I wanted to create an is_null
column which says whether the first column's values were null or not (element-wise).
I came across .map_elements
method, but it "skipped" the null values. Here's the example:
import polars as pl
df = pl.DataFrame({"foo": [1, None, 3], "bar": [-1, None, 8]})
# shape: (3, 2)
# ┌──────┬──────┐
# │ foo ┆ bar │
# │ --- ┆ --- │
# │ i64 ┆ i64 │
# ╞══════╪══════╡
# │ 1 ┆ -1 │
# │ null ┆ null │
# │ 3 ┆ 8 │
# └──────┴──────┘
def print_and_fill(value):
print("Value is", value)
return 1
df["foo"].map_elements(print_and_fill)
## Output ##
# Value is 1
# Value is 3
# shape: (3,)
# Series: 'bar' [i64]
# [
# 1
# null
# 1
# ]
Clearly, the null value was skipped. Is there any way to apply the function to all values?

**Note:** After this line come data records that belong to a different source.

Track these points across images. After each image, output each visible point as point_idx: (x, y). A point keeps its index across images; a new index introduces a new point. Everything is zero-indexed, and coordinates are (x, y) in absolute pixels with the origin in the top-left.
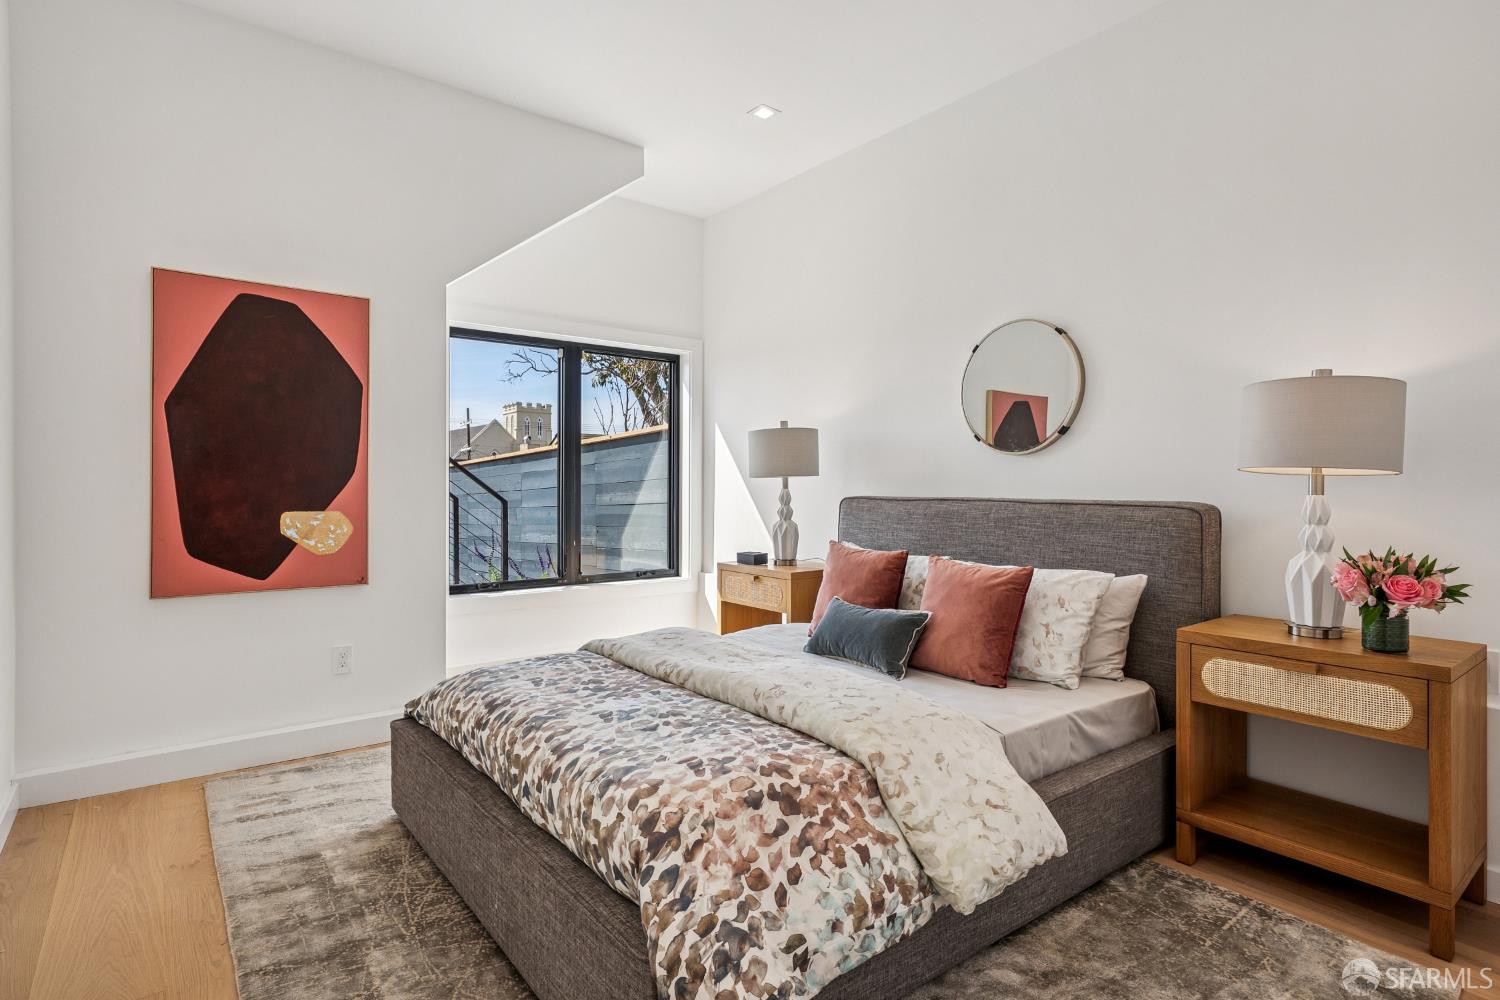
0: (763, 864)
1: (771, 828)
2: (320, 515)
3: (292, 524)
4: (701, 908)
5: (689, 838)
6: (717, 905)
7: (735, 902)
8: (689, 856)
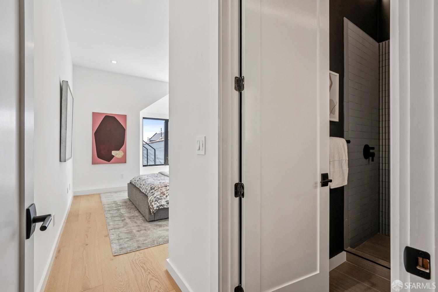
0: (165, 193)
1: (167, 189)
2: (118, 151)
3: (114, 153)
4: (155, 195)
5: (156, 189)
6: (157, 195)
7: (160, 196)
8: (155, 191)
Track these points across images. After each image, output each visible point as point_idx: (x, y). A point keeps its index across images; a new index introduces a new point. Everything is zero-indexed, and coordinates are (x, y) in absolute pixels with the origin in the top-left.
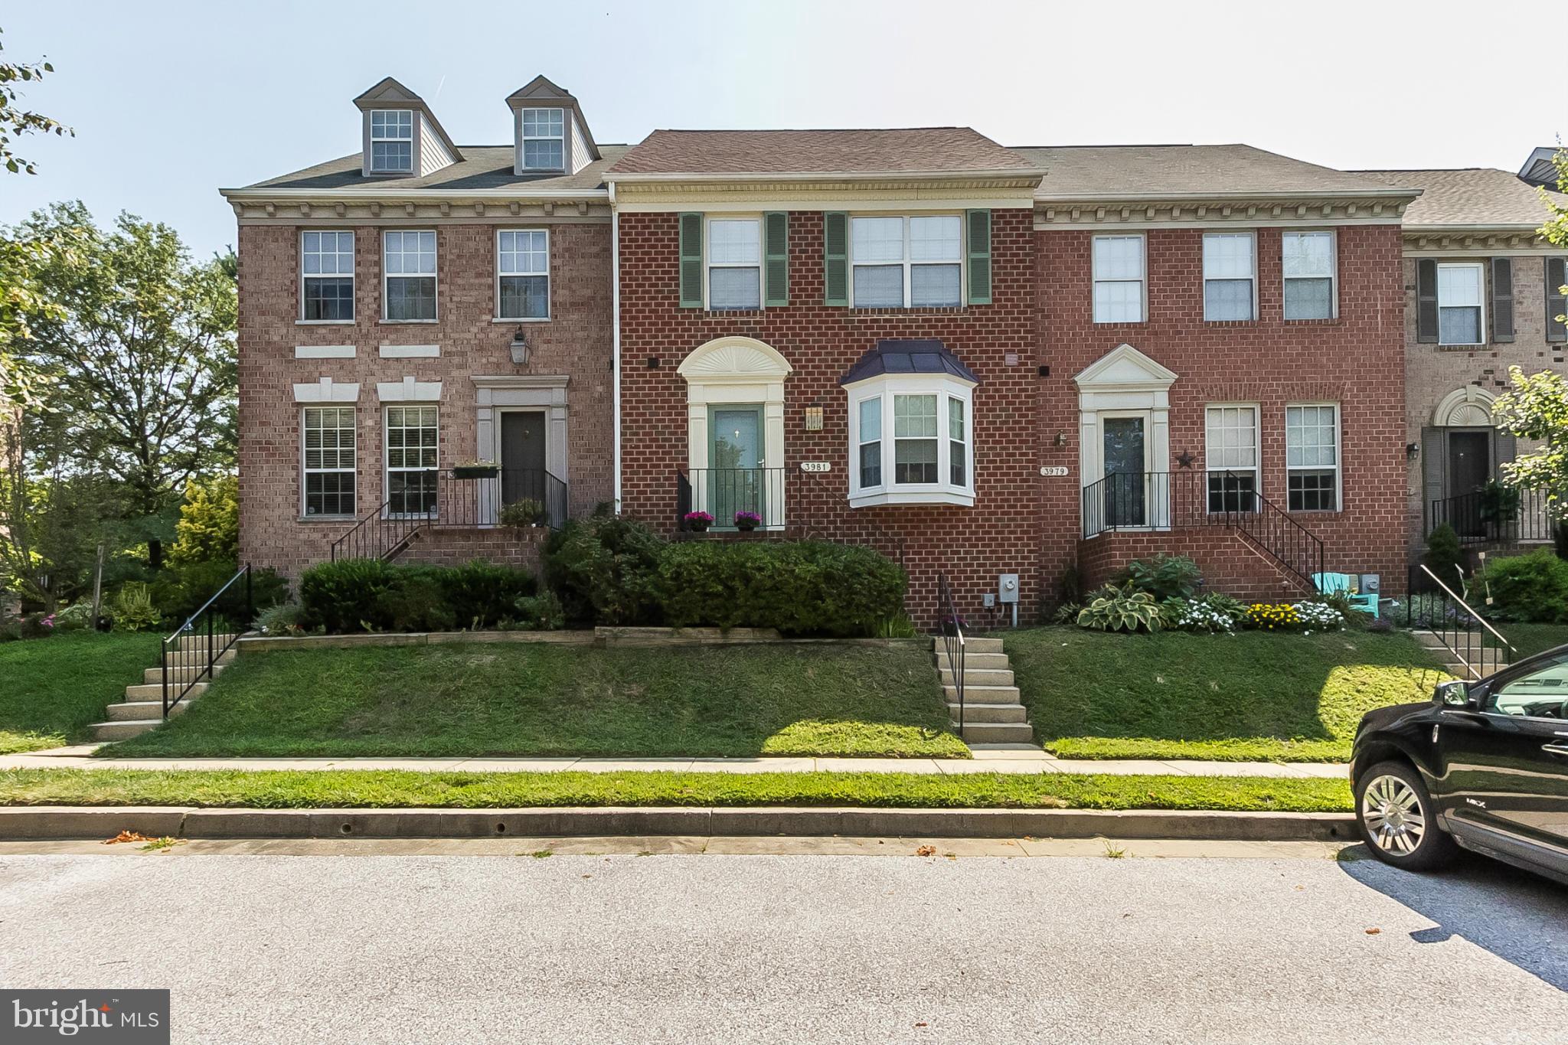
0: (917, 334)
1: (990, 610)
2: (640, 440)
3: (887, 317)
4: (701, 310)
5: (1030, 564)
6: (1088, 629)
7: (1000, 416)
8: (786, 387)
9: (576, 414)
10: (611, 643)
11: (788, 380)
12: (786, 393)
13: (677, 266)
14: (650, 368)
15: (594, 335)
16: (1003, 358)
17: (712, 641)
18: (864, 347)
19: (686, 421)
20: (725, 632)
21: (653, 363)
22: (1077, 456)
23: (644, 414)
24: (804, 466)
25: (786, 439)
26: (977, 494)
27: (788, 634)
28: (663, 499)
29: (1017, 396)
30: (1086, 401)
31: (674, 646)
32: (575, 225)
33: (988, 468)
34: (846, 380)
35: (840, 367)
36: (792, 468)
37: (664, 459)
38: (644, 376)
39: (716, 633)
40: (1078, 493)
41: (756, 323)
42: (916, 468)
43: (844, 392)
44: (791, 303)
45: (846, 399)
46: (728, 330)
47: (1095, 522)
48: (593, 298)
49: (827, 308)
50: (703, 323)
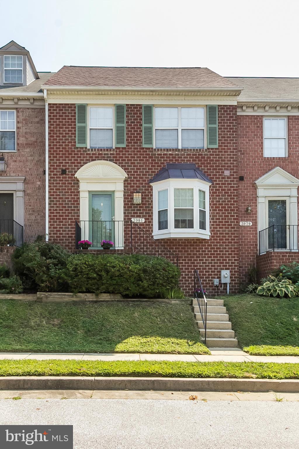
0: (184, 160)
1: (217, 286)
2: (57, 207)
3: (170, 153)
4: (86, 148)
5: (235, 266)
6: (262, 295)
7: (221, 199)
8: (124, 184)
9: (28, 195)
10: (44, 300)
11: (125, 181)
12: (125, 186)
13: (75, 128)
14: (62, 174)
15: (36, 159)
16: (223, 172)
17: (91, 299)
18: (160, 166)
19: (79, 198)
20: (97, 295)
21: (64, 172)
22: (256, 217)
23: (59, 195)
24: (133, 220)
25: (124, 207)
26: (211, 234)
27: (126, 296)
28: (68, 234)
29: (230, 190)
30: (261, 192)
31: (74, 301)
32: (28, 108)
33: (216, 222)
34: (152, 181)
35: (149, 175)
36: (127, 221)
37: (68, 216)
38: (60, 178)
39: (93, 295)
40: (256, 234)
41: (111, 154)
42: (184, 221)
43: (151, 186)
44: (127, 146)
45: (152, 190)
46: (98, 157)
47: (264, 247)
48: (36, 142)
49: (143, 148)
50: (87, 154)
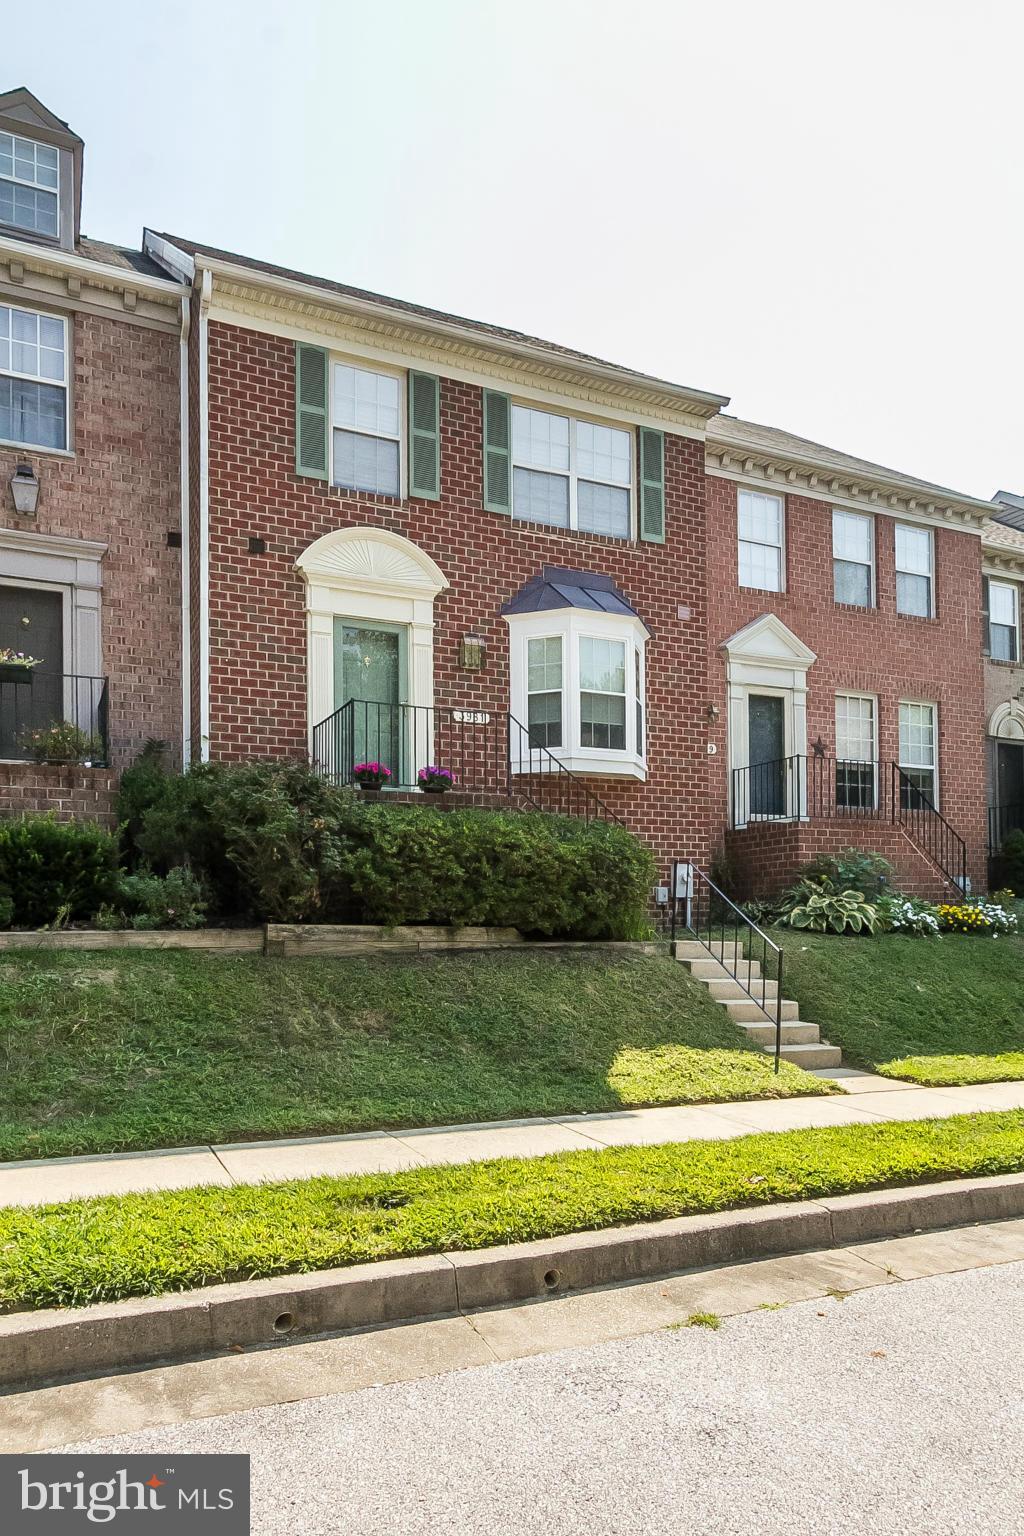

I came across a workaround: We can temporarily .fill_null()
and then call .map_elements()
, but this is clearly not the best solution.
Upvotes: 2
Views: 1531
Reputation:
map_elements
has a skip_nulls=
parameter which defaults to True
.
In general, it's best to avoid using map_elements
unless absolutely necessary.
I wanted to create an is_null column which says whether the first column's values were null or not (element-wise).
One easy way is to use the is_null
expression. For example:
(
df
.with_columns(
pl.col('foo').is_null().alias('foo_is_null')
)
)
shape: (3, 3)
┌──────┬──────┬─────────────┐
│ foo ┆ bar ┆ foo_is_null │
│ --- ┆ --- ┆ --- │
│ i64 ┆ i64 ┆ bool │
╞══════╪══════╪═════════════╡
│ 1 ┆ -1 ┆ false │
│ null ┆ null ┆ true │
│ 3 ┆ 8 ┆ false │
└──────┴──────┴─────────────┘
Upvotes: 2